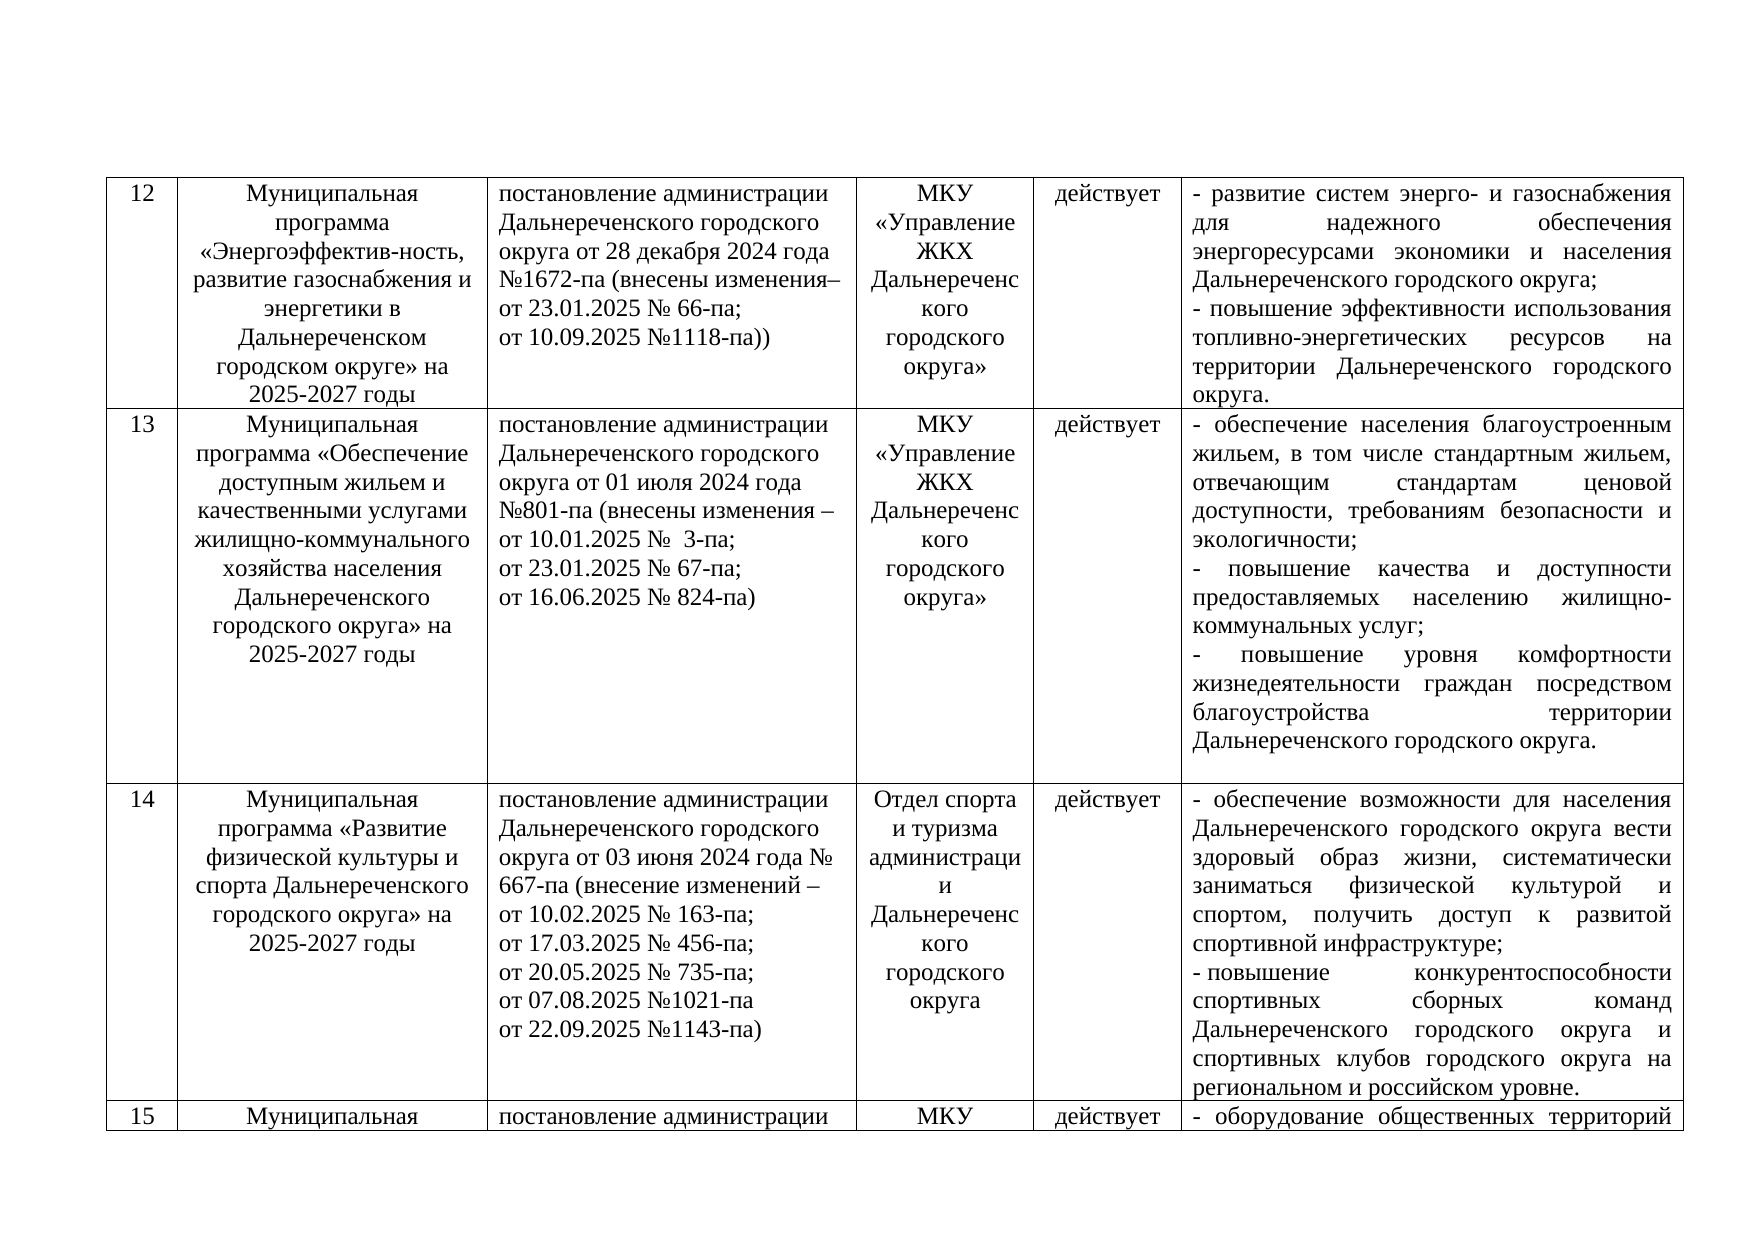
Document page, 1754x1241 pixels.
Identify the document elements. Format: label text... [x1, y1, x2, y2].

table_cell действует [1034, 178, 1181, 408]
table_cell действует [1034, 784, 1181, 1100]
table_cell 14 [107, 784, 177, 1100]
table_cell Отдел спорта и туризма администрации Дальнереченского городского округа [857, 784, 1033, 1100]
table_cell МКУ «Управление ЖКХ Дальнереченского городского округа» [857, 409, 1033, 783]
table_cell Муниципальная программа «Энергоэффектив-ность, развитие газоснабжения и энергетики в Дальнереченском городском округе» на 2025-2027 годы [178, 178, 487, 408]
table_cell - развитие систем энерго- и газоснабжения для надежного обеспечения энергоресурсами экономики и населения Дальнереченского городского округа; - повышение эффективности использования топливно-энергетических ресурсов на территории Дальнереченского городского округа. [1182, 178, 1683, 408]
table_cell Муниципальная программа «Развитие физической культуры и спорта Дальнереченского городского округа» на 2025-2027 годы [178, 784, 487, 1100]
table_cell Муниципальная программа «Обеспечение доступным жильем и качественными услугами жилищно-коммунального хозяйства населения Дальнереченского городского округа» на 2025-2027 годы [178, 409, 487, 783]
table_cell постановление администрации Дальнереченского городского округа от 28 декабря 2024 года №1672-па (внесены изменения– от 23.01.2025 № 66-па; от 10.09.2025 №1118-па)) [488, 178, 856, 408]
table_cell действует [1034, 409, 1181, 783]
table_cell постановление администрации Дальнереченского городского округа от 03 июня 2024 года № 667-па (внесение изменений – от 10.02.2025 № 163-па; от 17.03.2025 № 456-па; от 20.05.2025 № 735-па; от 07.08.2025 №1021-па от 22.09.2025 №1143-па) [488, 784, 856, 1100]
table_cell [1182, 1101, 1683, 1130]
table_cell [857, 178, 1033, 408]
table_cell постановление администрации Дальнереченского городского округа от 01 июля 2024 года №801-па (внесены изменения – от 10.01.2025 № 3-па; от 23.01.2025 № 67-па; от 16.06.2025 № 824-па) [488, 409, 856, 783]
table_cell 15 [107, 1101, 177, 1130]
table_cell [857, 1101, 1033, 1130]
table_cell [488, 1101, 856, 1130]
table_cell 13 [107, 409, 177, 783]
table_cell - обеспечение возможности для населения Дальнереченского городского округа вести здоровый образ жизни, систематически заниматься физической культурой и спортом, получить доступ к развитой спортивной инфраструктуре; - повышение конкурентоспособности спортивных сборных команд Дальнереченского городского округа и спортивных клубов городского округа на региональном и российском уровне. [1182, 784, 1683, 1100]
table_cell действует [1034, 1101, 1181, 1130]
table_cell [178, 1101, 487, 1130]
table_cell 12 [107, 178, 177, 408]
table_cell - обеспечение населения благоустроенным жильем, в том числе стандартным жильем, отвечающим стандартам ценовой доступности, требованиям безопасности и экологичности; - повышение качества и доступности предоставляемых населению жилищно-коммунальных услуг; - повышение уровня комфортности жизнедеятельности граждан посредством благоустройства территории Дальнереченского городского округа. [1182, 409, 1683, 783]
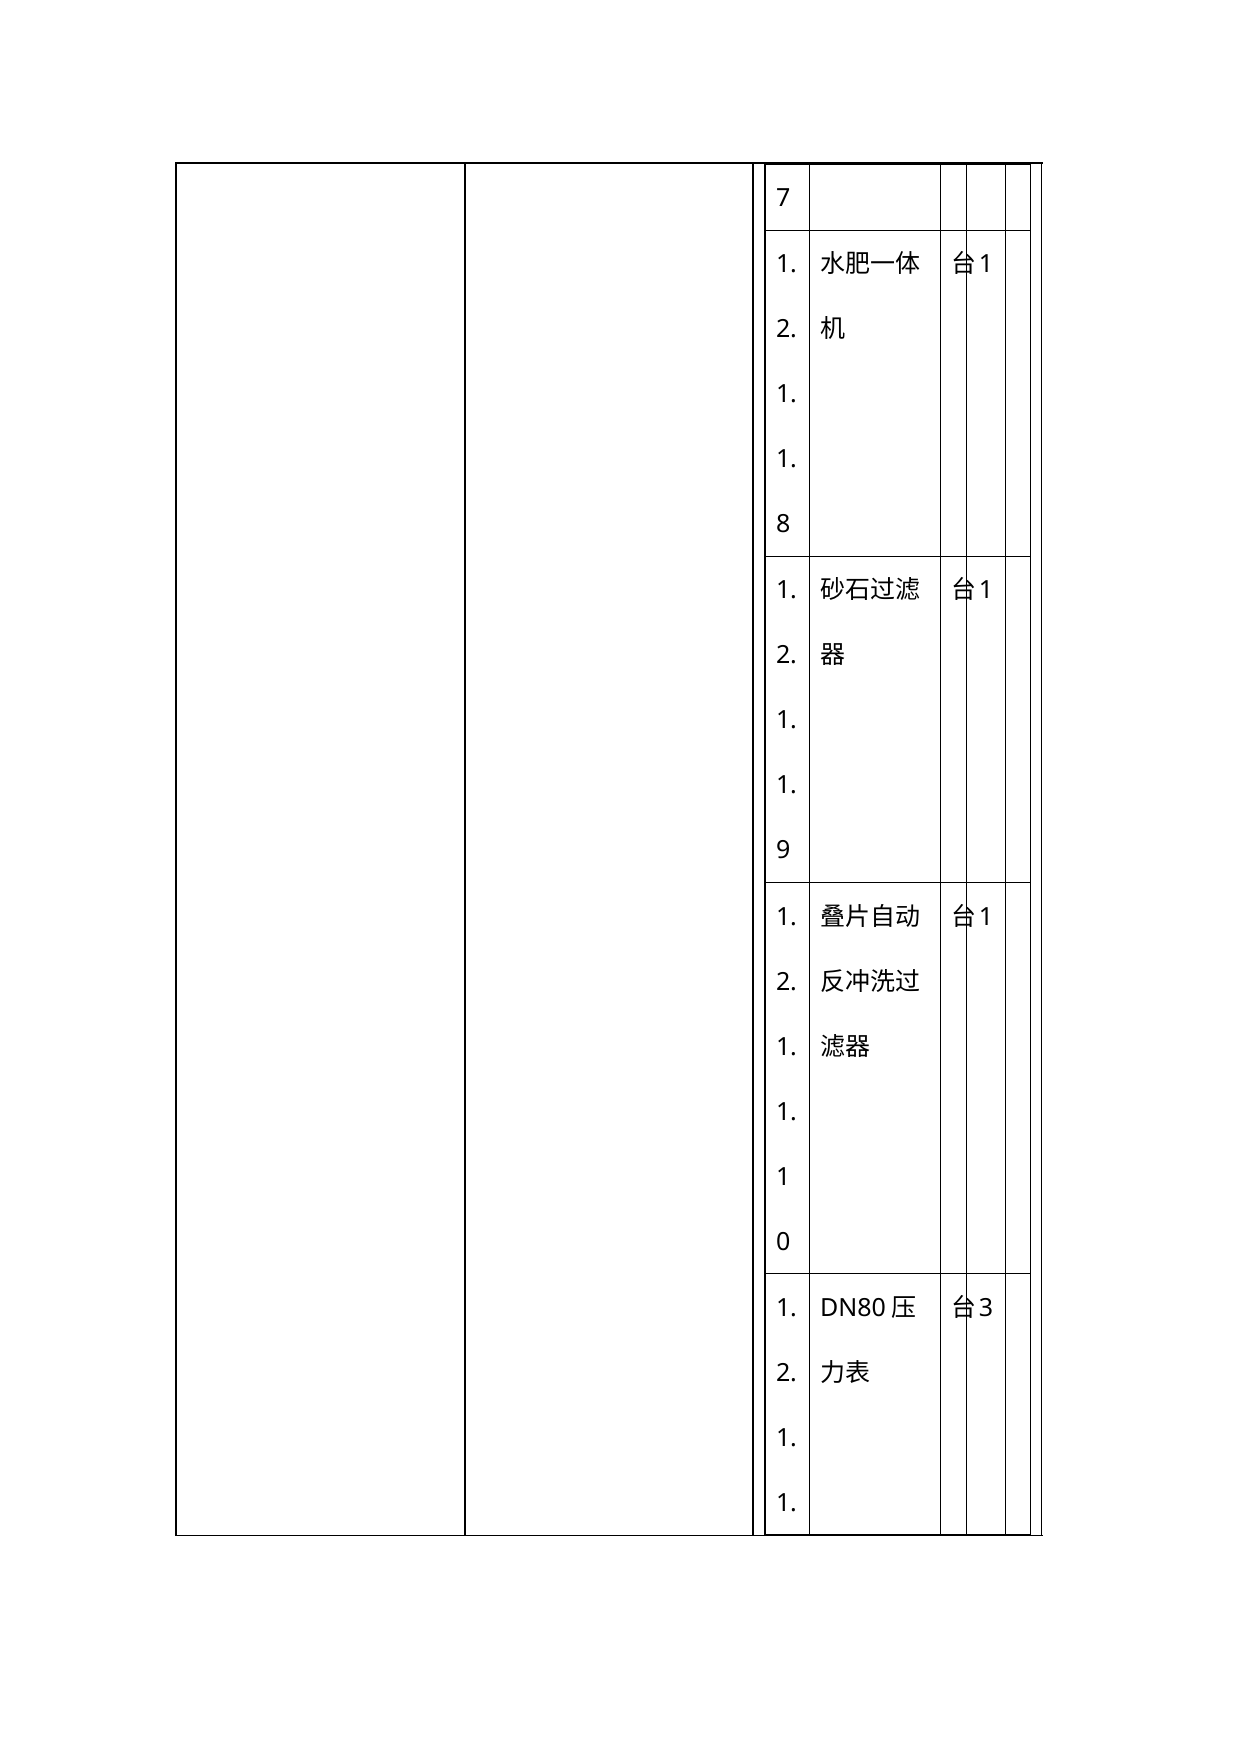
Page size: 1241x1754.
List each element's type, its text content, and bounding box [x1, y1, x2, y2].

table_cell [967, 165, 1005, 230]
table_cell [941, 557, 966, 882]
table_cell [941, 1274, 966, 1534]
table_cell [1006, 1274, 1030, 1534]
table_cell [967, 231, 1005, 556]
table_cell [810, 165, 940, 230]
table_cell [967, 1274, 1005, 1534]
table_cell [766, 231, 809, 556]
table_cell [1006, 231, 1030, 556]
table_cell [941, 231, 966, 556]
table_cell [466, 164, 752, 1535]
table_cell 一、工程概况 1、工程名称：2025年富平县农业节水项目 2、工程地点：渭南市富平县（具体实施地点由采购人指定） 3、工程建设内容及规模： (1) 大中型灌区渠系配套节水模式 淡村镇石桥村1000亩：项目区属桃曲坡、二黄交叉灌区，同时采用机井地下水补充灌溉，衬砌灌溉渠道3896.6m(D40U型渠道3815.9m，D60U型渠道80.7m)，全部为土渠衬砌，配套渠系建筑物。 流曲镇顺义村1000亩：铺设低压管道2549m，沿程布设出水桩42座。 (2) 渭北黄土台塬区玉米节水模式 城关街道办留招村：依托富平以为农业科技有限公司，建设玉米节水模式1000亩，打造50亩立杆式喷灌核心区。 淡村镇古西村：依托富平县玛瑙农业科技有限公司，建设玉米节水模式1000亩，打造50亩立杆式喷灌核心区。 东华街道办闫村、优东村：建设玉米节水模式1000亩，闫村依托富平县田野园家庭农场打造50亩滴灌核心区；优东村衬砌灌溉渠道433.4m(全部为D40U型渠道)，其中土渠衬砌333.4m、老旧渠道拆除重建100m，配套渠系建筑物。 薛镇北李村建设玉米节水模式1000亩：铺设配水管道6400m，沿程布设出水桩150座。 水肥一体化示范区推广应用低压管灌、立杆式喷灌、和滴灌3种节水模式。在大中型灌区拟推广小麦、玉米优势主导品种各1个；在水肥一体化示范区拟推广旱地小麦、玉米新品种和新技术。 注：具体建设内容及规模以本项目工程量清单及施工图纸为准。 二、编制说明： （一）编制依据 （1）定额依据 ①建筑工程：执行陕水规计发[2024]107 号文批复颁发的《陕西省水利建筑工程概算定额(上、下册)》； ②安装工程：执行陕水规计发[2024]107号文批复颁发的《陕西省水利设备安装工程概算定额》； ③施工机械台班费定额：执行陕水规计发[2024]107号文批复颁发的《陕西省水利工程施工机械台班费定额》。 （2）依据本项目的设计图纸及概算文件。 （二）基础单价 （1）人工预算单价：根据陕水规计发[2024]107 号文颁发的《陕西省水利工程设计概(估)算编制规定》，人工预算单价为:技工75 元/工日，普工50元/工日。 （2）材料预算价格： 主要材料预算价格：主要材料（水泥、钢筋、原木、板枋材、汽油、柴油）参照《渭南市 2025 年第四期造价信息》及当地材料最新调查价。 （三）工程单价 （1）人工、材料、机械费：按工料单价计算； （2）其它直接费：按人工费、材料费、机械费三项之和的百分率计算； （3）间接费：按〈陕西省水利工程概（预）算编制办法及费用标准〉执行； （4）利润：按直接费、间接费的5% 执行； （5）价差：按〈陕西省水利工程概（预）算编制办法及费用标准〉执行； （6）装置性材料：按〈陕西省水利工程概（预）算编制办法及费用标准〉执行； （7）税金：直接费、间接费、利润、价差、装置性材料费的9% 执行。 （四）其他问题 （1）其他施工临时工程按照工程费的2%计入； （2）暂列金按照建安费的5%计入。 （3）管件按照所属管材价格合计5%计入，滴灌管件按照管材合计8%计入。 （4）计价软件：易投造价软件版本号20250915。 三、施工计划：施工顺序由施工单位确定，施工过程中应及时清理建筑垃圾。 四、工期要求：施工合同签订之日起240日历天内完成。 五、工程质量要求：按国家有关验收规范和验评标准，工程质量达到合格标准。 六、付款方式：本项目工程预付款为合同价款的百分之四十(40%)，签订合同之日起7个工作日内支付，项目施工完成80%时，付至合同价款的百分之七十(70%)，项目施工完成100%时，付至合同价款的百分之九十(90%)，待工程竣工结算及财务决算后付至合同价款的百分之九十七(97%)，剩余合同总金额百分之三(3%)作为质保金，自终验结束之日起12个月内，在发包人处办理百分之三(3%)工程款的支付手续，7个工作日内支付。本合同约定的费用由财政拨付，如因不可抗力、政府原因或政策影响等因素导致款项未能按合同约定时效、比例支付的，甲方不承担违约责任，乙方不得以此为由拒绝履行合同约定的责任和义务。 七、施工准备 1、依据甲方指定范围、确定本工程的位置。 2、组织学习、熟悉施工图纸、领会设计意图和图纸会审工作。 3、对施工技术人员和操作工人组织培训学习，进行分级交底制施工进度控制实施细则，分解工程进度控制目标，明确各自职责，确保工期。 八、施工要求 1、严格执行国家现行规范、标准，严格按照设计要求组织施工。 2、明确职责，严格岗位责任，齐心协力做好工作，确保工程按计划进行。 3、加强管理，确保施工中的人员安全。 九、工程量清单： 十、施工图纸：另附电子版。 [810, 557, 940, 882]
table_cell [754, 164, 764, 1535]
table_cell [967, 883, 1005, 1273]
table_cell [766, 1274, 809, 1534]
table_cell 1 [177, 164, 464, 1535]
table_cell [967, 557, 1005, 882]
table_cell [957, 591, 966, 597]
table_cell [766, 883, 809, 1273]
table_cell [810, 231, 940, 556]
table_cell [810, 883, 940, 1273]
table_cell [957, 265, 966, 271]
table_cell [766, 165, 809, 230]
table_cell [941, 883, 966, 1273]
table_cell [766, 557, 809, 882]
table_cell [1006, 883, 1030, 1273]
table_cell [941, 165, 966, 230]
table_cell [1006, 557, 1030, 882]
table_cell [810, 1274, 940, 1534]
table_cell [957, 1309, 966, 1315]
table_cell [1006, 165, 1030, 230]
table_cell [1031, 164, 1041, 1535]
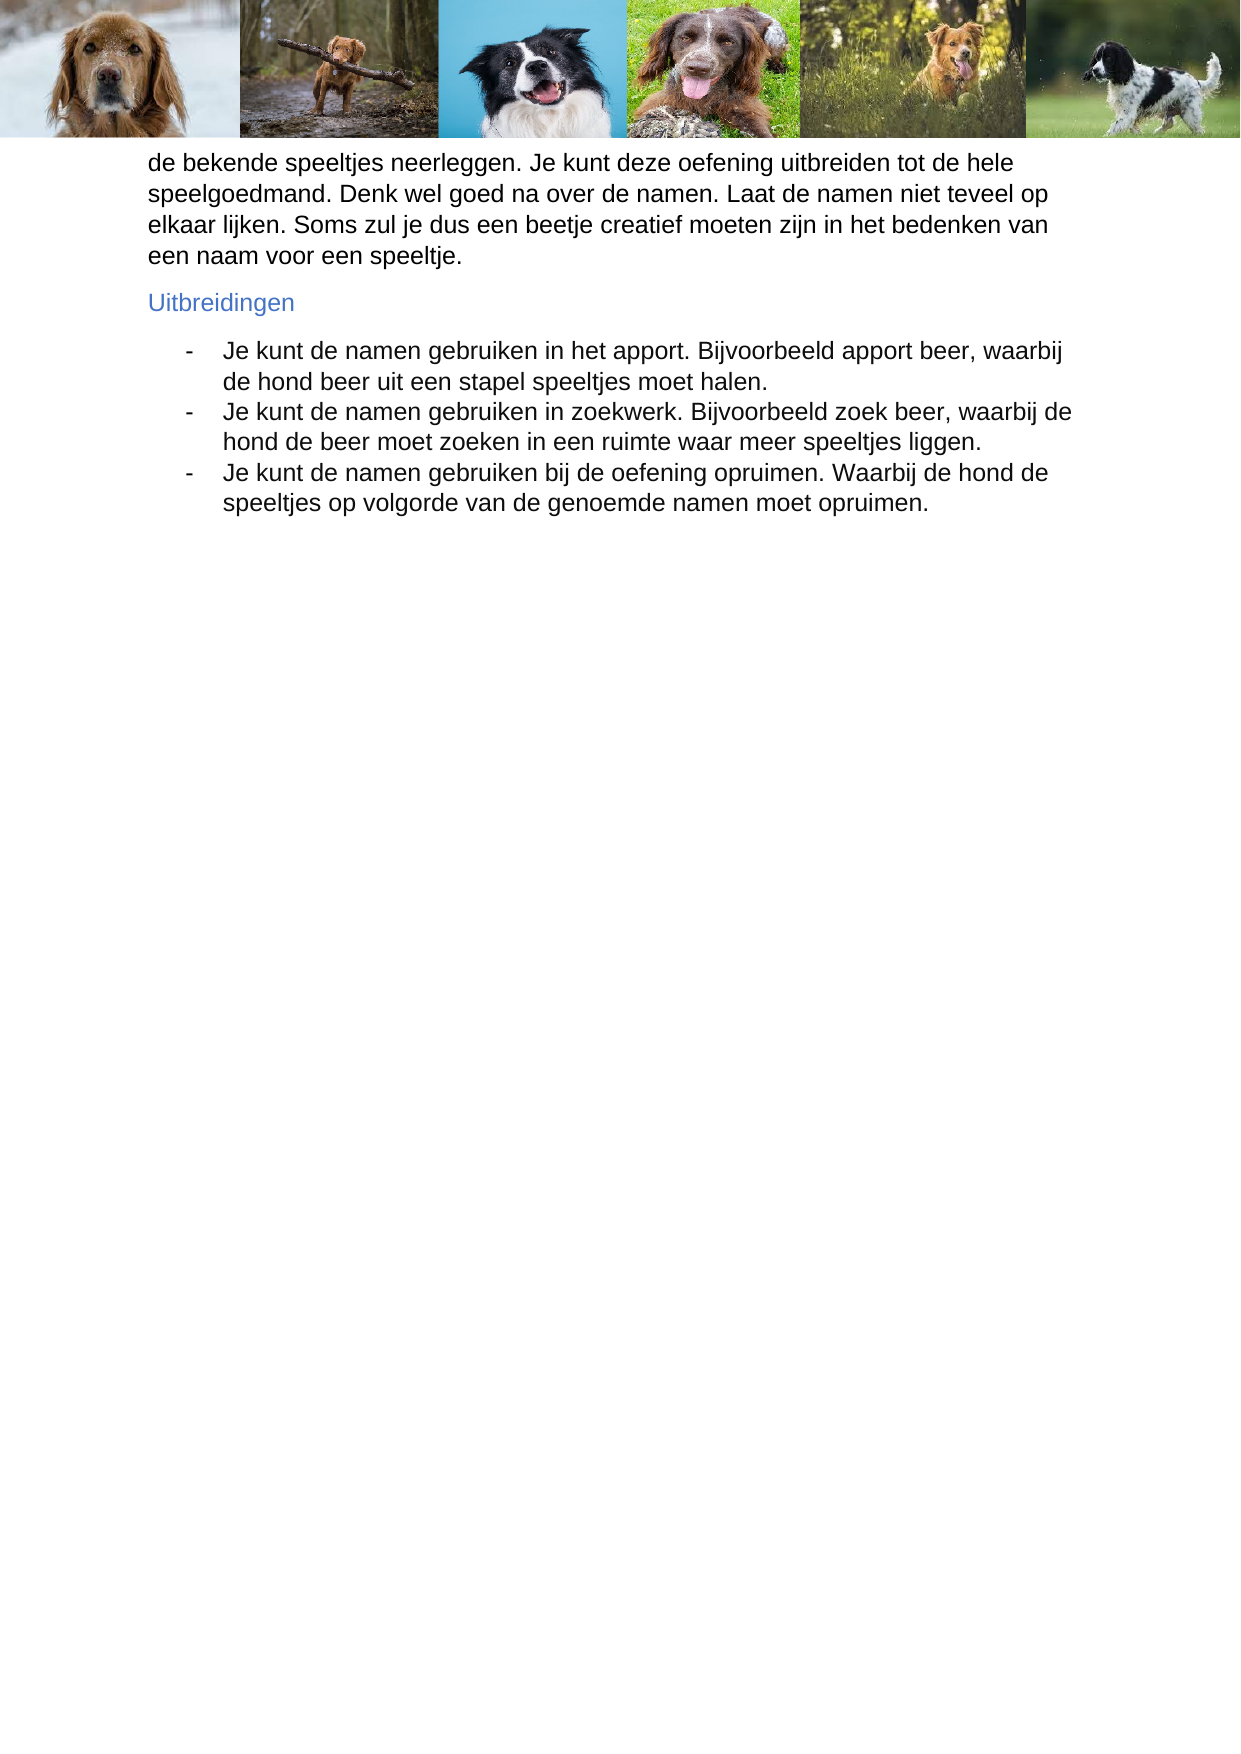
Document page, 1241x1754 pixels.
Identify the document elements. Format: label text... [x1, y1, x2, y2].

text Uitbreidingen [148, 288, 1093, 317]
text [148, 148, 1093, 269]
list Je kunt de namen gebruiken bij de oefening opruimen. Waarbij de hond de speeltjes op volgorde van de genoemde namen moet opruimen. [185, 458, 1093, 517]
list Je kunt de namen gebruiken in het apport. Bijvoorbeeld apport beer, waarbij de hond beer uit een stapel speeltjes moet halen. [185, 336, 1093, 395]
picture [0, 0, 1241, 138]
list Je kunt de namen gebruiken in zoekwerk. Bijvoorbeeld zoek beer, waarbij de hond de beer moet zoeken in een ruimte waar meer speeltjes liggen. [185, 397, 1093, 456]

────────────────────

> [Directive]:
Transcribe only the lines above that start at the line containing "table_cell [488, 1101, 856, 1130]" and end at the line containing "table_cell [941, 557, 966, 882]". Omit pictures.

> [Output of the task]:
table_cell [488, 1101, 856, 1130]
table_cell 13 [107, 409, 177, 783]
table_cell - обеспечение возможности для населения Дальнереченского городского округа вести здоровый образ жизни, систематически заниматься физической культурой и спортом, получить доступ к развитой спортивной инфраструктуре; - повышение конкурентоспособности спортивных сборных команд Дальнереченского городского округа и спортивных клубов городского округа на региональном и российском уровне. [1182, 784, 1683, 1100]
table_cell действует [1034, 1101, 1181, 1130]
table_cell [178, 1101, 487, 1130]
table_cell 12 [107, 178, 177, 408]
table_cell - обеспечение населения благоустроенным жильем, в том числе стандартным жильем, отвечающим стандартам ценовой доступности, требованиям безопасности и экологичности; - повышение качества и доступности предоставляемых населению жилищно-коммунальных услуг; - повышение уровня комфортности жизнедеятельности граждан посредством благоустройства территории Дальнереченского городского округа. [1182, 409, 1683, 783]
Page size: 1241x1754.
List each element's type, its text content, and bounding box [x1, y1, x2, y2].

table_cell [967, 165, 1005, 230]
table_cell [941, 557, 966, 882]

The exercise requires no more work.